Config files

With docker we can make sure that our compute environment is reproducible, but that does not mean that all our experiments magically become reproducible. There are other factors that are important for creating reproducible experiments.

In this paper (highly recommended read) the authors tried to reproduce the results of 255 papers and tried to figure out which factors were significant to succeed. One of those factors was "Hyperparameters Specified" e.g. whether or not the authors of the paper had precisely specified the hyperparameters that were used to run the experiments. It should come as no surprise that this can be a determining factor for reproducibility. However it is not a given that hyperparameters are always well specified.

Configure experiments

There is really no way around it: deep learning contains a lot of hyperparameters. In general, a hyperparameter is any parameter that affects the learning process (e.g. the weights of a neural network are not hyperparameters because they are a consequence of the learning process). The problem with having many hyperparameters to control in your code is that if you are not careful and structure them it may be hard after running an experiment to figure out which hyperparameters were actually used. Lack of proper configuration management can cause serious problems with reliability, uptime, and the ability to scale a system.

One of the most basic ways of structuring hyperparameters is just to put them directly into your train.py script in some object:

class my_hp:
    batch_size: 64
    lr: 128
    other_hp: 12345

# easy access to them
dl = DataLoader(Dataset, batch_size=my_hp.batch_size)

the problem here is configuration is not easy. Each time you want to run a new experiment, you basically have to change the script. If you run the code multiple times without committing the changes in between then the exact hyperparameter configuration for some experiments may be lost. Alright, with this in mind you change strategy to use an argument parser e.g. run experiments like this:

python train.py --batch_size 256 --learning_rate 1e-4 --other_hp 12345

This at least solves the problem with configurability. However, we again can end up losing experiments if we are not careful.

What we really want is some way to easily configure our experiments where the hyperparameters are systematically saved with the experiment.

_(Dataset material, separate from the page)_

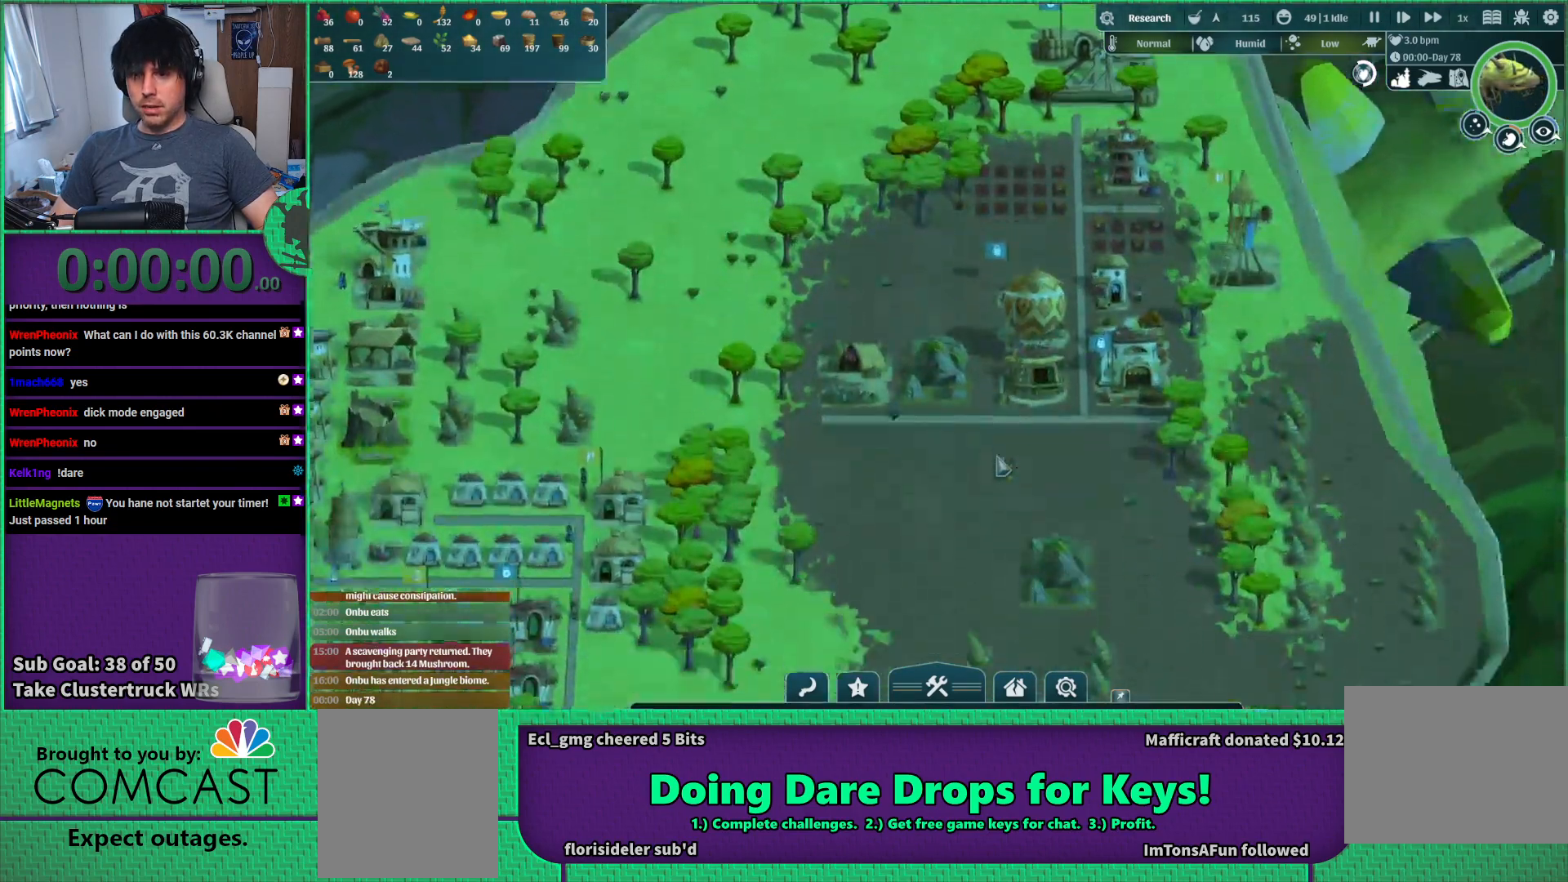
{"keys": [], "events": [[150, "a", "up"], [217, "s", "up"]]}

For this we turn our attention to Hydra, a configuration tool that is based around writing config files to keep track of hyperparameters. Hydra operates on top of OmegaConf which is a yaml based hierarchical configuration system.

A simple yaml configuration file could look like

#config.yaml
hyperparameters:
  batch_size: 64
  learning_rate: 1e-4

with the corresponding Python code for loading the file

from omegaconf import OmegaConf
# loading
config = OmegaConf.load('config.yaml')

# accessing in two different ways
dl = DataLoader(dataset, batch_size=config.hyperparameters.batch_size)
optimizer = torch.optim.Adam(model.parameters(), lr=config['hyperparameters']['learning_rate'])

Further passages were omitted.